After locating the line that contains "[405,108,412,114] - -> (223, 121) none" in the records below, write out exactly that line and each line after it through the one that contains "[405,379,412,385] - -> (197, 342) none", and nothing else.

■ GIVEN RECORDS
- Opening Delimiter -
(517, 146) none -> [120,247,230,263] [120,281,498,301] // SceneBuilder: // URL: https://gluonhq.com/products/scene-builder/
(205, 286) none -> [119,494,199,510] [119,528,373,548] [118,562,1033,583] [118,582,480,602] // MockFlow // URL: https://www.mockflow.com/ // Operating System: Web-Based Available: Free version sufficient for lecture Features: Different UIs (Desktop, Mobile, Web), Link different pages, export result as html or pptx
- Closing Delimiter -
- Opening Delimiter -
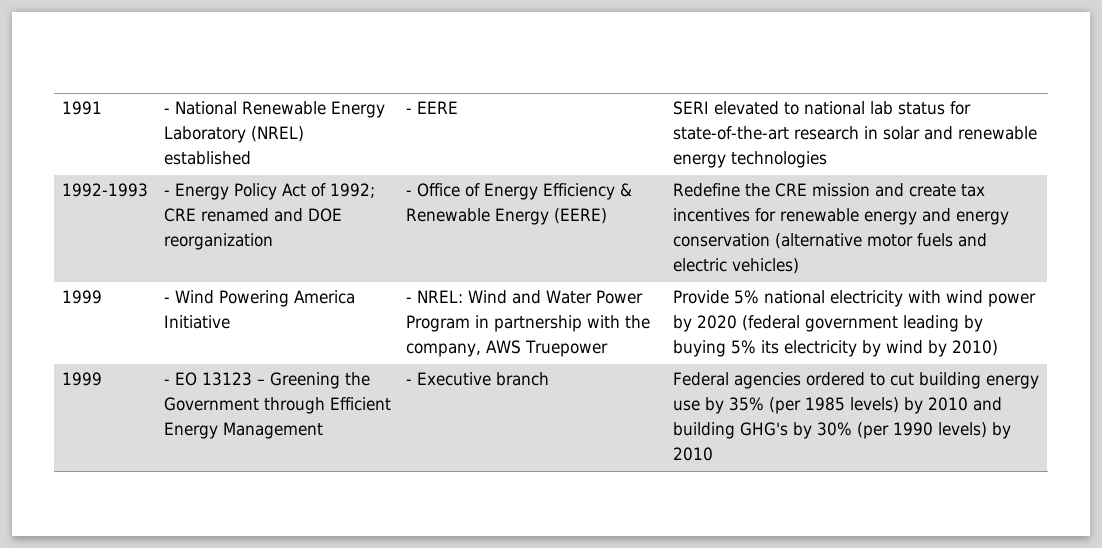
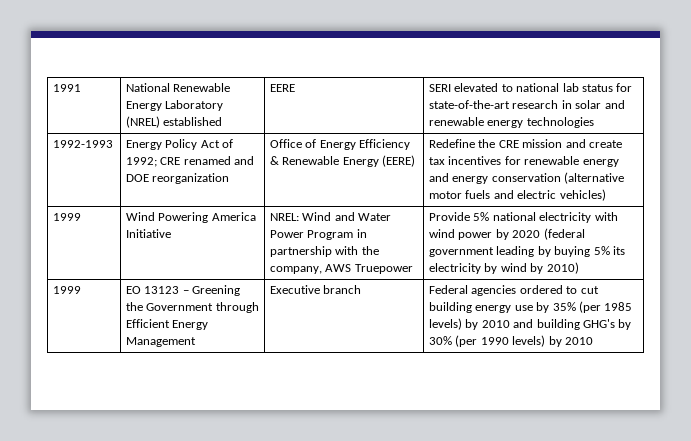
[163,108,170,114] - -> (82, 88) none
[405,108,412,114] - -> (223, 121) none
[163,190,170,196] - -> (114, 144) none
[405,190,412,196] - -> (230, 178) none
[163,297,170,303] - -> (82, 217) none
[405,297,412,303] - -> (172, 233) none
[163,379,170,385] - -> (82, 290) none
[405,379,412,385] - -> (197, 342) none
- Closing Delimiter -
■ REPLY
[405,108,412,114] - -> (223, 121) none
[163,190,170,196] - -> (114, 144) none
[405,190,412,196] - -> (230, 178) none
[163,297,170,303] - -> (82, 217) none
[405,297,412,303] - -> (172, 233) none
[163,379,170,385] - -> (82, 290) none
[405,379,412,385] - -> (197, 342) none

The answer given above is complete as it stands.